**GOAL**
In the tribute to Dr. Elliott Leyton, what did the London Times call him?

** start TEXT PROVIDED **

Sadly, I have to mark the passing of an old friend this week. Dr. Elliott Leyton was a great teacher, academic, author, font of knowledge and a somewhat cynical but hopeful lover of life. I first met him in 1978 as a young anthropology major at Memorial University. He taught me about the roots of violence, war, aggression, mass murder and hate in human culture and society. This was his specialty and was considered a leading expert around the world on the subject. So much so police forces in Canada, the USA and Europe would seek him out as a consultant and criminal profiler. The London Times called him the “Godfather of criminal psychology,”. Unlike so many I met in university he was passionate about teaching and loved the classroom.
I would get to put that gathered knowledge to good use covering politics, crime and civil conflicts in Canada, USA, Central America, Haiti, Croatia, Bosnia, Turkey, Jamaica and east Africa as a photojournalist in the years to come. After these assignments we often talked about what I saw, and what it meant. A welcome deconstruction of events beyond the daily news media cycles and limitations.

** end TEXT PROVIDED **
** start DATA ROWS **

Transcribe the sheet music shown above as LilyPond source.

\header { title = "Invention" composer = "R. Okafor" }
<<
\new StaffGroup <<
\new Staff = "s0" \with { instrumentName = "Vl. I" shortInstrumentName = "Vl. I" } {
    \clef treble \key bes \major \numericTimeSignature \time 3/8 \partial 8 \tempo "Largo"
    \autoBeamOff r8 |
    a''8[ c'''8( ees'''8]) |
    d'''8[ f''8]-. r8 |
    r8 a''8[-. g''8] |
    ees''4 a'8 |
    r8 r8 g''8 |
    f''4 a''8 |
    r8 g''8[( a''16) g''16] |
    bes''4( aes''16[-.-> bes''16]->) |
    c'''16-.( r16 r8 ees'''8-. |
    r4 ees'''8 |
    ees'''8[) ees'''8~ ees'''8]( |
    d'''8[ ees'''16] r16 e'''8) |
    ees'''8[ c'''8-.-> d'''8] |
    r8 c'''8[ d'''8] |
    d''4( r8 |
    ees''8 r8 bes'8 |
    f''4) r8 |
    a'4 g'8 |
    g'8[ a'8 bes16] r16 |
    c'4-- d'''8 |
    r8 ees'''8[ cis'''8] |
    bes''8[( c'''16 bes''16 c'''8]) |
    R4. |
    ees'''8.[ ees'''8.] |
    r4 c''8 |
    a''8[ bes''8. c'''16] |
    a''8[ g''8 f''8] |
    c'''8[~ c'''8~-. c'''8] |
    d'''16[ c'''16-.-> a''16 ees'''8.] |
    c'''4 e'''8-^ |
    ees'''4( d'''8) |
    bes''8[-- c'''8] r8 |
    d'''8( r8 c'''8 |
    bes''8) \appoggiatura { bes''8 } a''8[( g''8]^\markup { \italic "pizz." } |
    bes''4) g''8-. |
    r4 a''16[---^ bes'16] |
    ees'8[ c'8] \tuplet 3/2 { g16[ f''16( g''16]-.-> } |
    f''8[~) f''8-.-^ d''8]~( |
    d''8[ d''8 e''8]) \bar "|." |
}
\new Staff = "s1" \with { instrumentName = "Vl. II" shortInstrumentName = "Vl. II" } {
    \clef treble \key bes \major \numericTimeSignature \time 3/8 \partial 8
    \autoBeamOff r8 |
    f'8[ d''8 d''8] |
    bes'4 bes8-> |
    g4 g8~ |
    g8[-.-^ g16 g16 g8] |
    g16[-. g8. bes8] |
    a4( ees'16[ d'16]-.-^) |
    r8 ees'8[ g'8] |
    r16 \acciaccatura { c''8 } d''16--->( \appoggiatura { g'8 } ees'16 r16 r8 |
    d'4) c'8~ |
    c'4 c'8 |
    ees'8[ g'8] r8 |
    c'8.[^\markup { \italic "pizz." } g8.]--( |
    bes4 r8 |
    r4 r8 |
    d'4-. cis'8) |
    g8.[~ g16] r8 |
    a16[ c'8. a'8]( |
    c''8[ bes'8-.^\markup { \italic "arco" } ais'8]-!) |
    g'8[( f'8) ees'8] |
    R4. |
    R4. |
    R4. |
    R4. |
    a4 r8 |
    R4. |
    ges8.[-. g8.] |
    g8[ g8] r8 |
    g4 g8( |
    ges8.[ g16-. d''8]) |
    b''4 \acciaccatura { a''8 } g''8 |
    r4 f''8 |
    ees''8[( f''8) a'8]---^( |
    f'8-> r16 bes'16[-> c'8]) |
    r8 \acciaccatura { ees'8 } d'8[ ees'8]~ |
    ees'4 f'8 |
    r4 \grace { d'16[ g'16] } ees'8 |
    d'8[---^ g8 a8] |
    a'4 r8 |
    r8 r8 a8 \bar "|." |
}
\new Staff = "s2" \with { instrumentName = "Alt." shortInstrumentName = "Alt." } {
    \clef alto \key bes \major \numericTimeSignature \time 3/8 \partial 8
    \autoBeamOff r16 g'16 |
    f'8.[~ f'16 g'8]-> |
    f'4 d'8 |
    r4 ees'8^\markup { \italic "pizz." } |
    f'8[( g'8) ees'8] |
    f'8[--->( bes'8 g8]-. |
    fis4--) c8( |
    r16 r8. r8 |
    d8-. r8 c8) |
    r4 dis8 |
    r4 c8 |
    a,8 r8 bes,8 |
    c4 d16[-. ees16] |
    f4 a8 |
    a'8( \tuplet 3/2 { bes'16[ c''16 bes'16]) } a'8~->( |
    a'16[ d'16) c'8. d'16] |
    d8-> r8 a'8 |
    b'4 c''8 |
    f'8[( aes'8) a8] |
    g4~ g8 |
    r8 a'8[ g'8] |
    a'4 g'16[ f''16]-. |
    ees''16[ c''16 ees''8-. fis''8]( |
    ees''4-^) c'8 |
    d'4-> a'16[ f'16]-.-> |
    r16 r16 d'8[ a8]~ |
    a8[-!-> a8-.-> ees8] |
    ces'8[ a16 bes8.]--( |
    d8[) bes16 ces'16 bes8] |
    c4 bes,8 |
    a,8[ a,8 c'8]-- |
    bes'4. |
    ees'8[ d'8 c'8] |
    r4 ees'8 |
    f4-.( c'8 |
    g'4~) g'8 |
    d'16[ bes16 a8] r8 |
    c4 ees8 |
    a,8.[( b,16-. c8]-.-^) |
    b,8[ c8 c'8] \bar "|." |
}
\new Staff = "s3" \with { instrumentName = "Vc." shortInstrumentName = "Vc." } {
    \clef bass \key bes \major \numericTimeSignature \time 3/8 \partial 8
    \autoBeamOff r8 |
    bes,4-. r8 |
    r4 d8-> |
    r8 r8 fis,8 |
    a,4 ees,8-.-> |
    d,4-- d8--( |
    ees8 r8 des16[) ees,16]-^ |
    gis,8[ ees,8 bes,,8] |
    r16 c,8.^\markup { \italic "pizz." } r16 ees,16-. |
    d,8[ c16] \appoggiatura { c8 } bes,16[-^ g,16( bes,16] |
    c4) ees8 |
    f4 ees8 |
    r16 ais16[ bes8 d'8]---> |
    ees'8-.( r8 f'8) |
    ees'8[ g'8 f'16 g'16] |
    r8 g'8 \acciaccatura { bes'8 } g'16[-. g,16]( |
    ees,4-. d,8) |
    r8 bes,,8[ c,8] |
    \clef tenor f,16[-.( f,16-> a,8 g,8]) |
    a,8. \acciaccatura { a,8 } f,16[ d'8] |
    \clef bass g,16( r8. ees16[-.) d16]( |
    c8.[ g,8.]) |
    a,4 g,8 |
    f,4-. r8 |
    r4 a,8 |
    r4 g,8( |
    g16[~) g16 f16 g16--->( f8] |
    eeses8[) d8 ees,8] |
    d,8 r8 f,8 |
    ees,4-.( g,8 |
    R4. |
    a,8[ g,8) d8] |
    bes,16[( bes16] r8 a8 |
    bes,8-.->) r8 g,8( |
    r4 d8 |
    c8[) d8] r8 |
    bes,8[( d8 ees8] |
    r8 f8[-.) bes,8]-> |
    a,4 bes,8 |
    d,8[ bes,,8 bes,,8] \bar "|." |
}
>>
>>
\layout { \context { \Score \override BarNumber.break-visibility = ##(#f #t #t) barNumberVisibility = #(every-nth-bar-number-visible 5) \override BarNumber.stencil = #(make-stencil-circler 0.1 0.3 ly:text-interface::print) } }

** end DATA ROWS **

**OUTPUT FOR THIS EXERCISE**
The "Godfather of criminal psychology."